Lights, Camera, Action!« back to Portfolio
By Olivia J. Kiers
Many wonder how a film is made, but here’s a trickier question: How would you make a film in only 48 hours? The 48 Hour Film Project (called the 48HFP or simply, “48”), the largest and oldest timed film competition in existence, challenges professional and amateur filmmakers alike to do just that in cities across the world.
The 48HFP arrived in New Haven, CT, thanks to Trish Clark, who had been on the project’s mailing list and was actively looking for producing opportunities in her hometown. When one newsletter mentioned that the 48HFP was expanding into Connecticut, Clark jumped at her chance and convinced the project to come to New Haven, which it did in 2011, with Clark as the city producer. New Haven’s 48 has been a great success, attracting participants from across Connecticut and along the eastern seaboard from New Jersey to Massachusetts. “A lot of people that do it are returners,” says Clark. “The team that won in New Haven last year was Wax Idiotical Films. They participate in several cities; they are a Boston-based group, but they usually do 48s in Providence, New Haven, and sometimes Maine. This summer, they’ll be doing their 30th 48 with us.”
As producer, Clark has many responsibilities. Each 48 includes additional challenges beyond the time constraint. Clark is in charge of assigning a character, item and line of dialog that all participating teams must use in their films. During the event weekend, she is on call should any teams run into trouble with permitting or technical difficulties. But for Clark, “the real fun part is the kickoff” when all the teams will gather—this year at the Outer Space Ballroom on the evening of Friday, July 29—to draw their genre challenges out of hat. Then seven o’clock strikes, and the race is on!
With only 48 hours to write, shoot, edit, and turn in the finished product, teams need to budget time wisely.
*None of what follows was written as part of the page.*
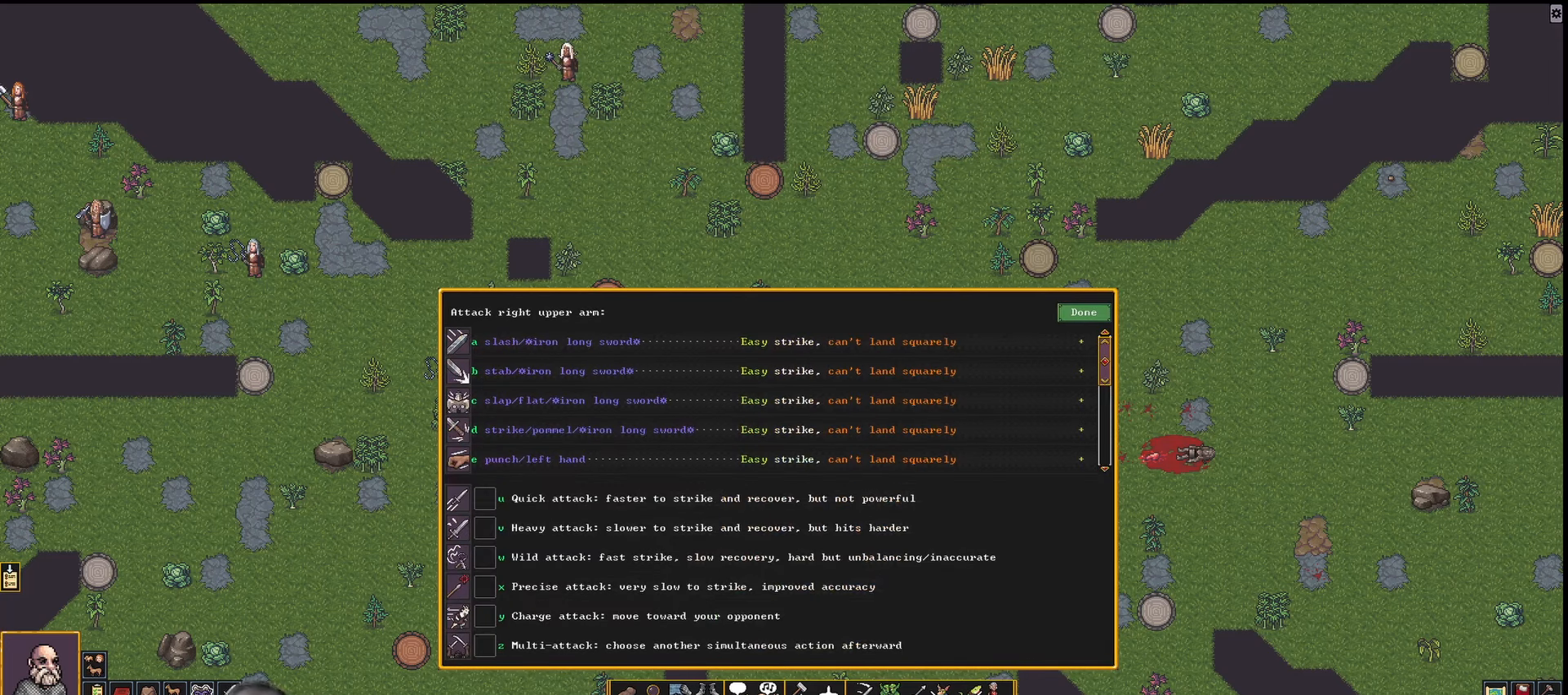
{"keys": ["u"], "events": [[467, "u", "down"]]}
Clark recommends doing as much as possible beforehand, things like choosing a site and filling out the necessary permissions paperwork. Benjamin Hecht, veteran of four New Haven 48s, agrees. Even before the event begins, his to-do list covers a range of items, from making sure the tech is working, to brainstorming possibilities. “My wife, Jenn, co-leads with me and we sometimes will go late into the evening playing ‘what if?’ and analyzing how other teams handle[d] different genres in the past. We watch films from other cities and other years.”
This year, Hecht will lead a team of at least nine people, his largest ever. He admits that the process is strenuous, but keeps coming back because “the 48 is a unique experience… This is an opportunity to work within constraints defined by an external source. Your box is drawn for you and you are unleashed upon it.”
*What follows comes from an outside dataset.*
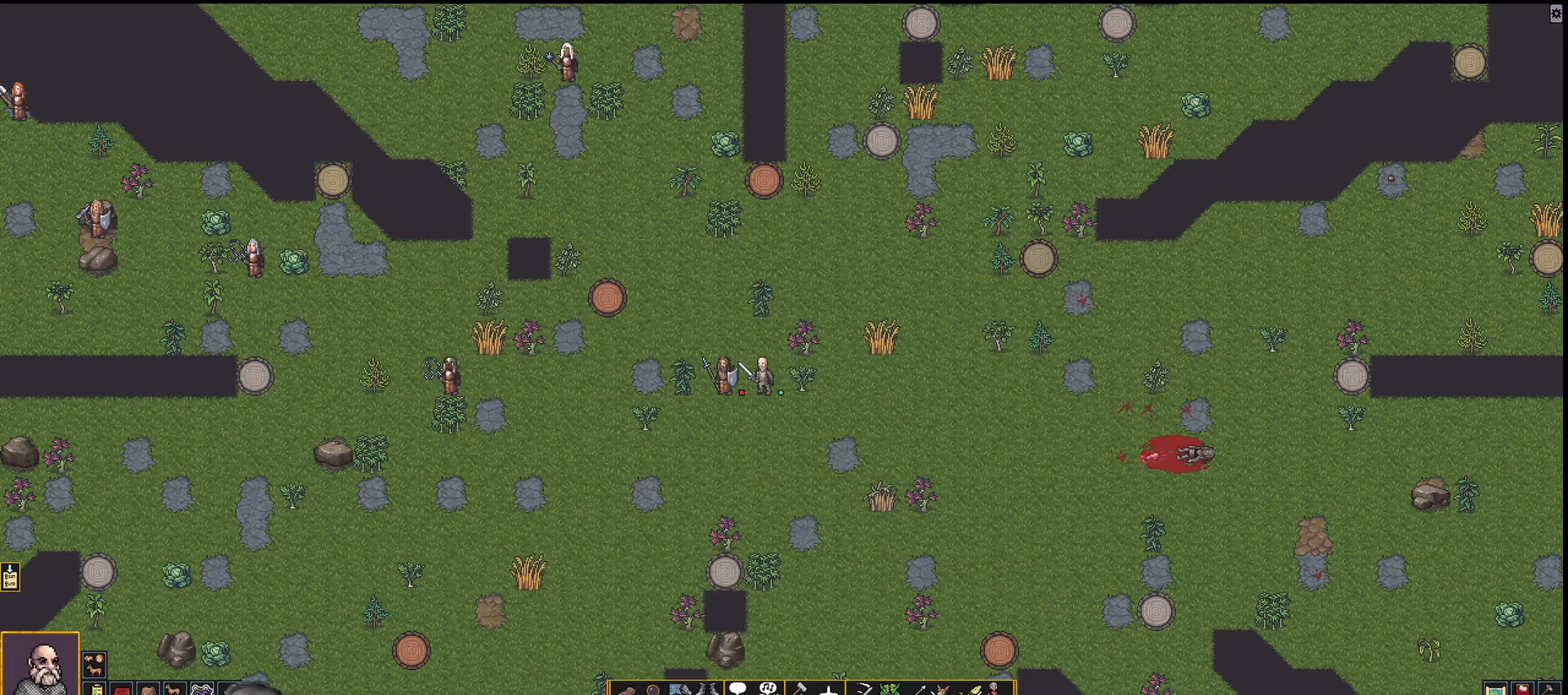
{"keys": [], "events": []}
From Friday night to Sunday afternoon, while Clark is fielding calls, all the participating teams will be stretched to the limits of endurance. “The most challenging part of the project is keeping up the stamina of the team,” says Hecht. “Friday is a real crunch to lay the groundwork of the film and can be the most challenging. We need the solid foundation of good character and story to hit the ground running on Saturday, which is devoted to production… There's a point mid-Sunday where I can see the finished product at the end of the tunnel—that the vision is coming together. That's what I hold out for.”
Not all teams succeed within the time constraint. “They have to be [at the Outer Space Ballroom] by 7:30 p.m. on July 31 to be considered on time,” Clark explains. “I get films anywhere between 5 to 8 p.m.” Late films are still screened with the rest on August 3 and 4 at the Whitney Humanities Center, but are not eligible for many of the awards. Those films that are eligible also have a shot at really winning big—being screened at the Cannes Film Festival. Wax Idiotical Films’ Falling in Love in a Coffeeshop, winner of the 2015 New Haven 48HFP and awarded Best 48 Hour Film at the Independent Television and Film Festival, was shown at Cannes this year.
No matter the challenge, each year sees films full of memorable characters like “Hubcap Man” or set-ups like a mockumentary TV show Past Poets Now—the sort of quirky filmmaking that seems naturally born from the challenge. “I think that comedy ends up being infused in most of the 48s, no matter what the genre is,” Clark explains. A healthy sense of humor is probably a driving force for the teams that succeed in such a strenuous endeavor, but so is desire. “So many people want to be creative and be part of this field, and there’s a lot of desire to do it, but it doesn’t always come to fruition. The 48HFP allows you can try it out, and the film is going to be seen by a lot of people, within a week.”